Murray ultimately lost the argument, but not her ability to find the silver lining in the darkest cloud. For one thing, she says that she had “every opportunity” to state her views to decision makers.
More than that, although she opposed the Trans Mountain decision, she thought the pipeline had actually done some good for climate change, contrary to what many critics have claimed. Without the pipeline, she points out, Alberta would not have signed on to the national carbon tax, reduced methane emissions, or agreed to shut down coal-fired power plants by 2025.
“I will always push back when critics say the pipeline is bad for climate change, because it brought Alberta into the climate change camp to help us meet our targets.”
What keeps her up at night
All that could change if Rachel Notley’s NDP government goes down to defeat, and Jason Kenney comes to power in Alberta on a wave of populism like the one that elected Donald Trump.
“Trump was elected because of the rise of populism, and we’ve seen the rise of the same thing in Germany, Italy and France. Our PM is very clear about that — we’re going to bring people together, not divide them.

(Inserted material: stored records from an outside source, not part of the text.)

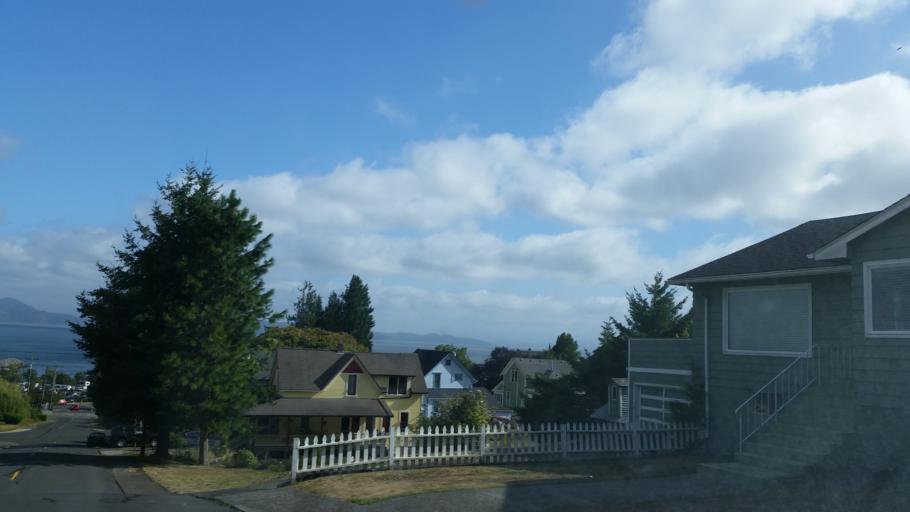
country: US
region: Oregon
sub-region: Clatsop County
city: Astoria
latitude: 46.1894
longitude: -123.8074
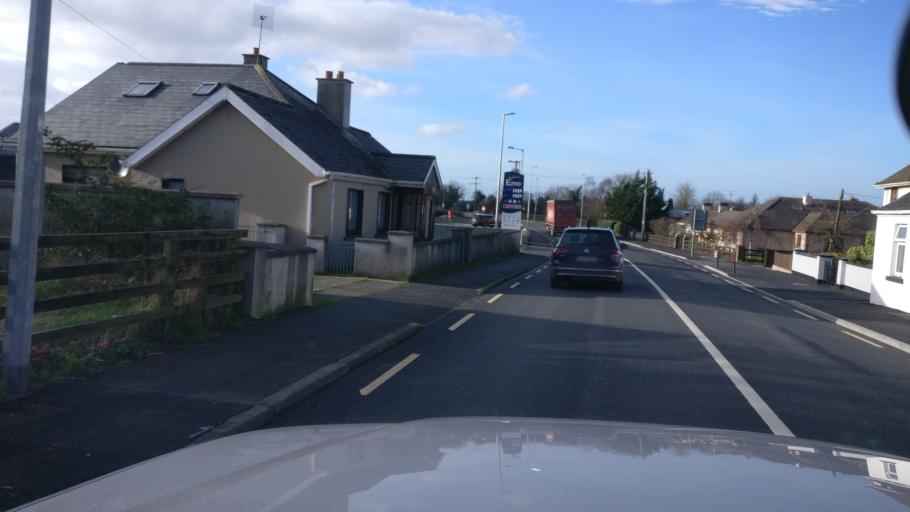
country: IE
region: Leinster
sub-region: Laois
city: Mountmellick
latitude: 53.1233
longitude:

“We can’t let populism take root here. If we do, everything will be at risk, income equality, the reconciliation with First Nations, progress on climate change, everything. That’s something that keeps me up at night.”
In the end, Joyce Murray’s public career, though she herself is essentially a private attraction, has been a second romance.
“I’m happy to have the opportunity through politics to express my love of the people. I’m an introvert by nature and politics has made me relax a bit more. It’s been a healthy thing for me.”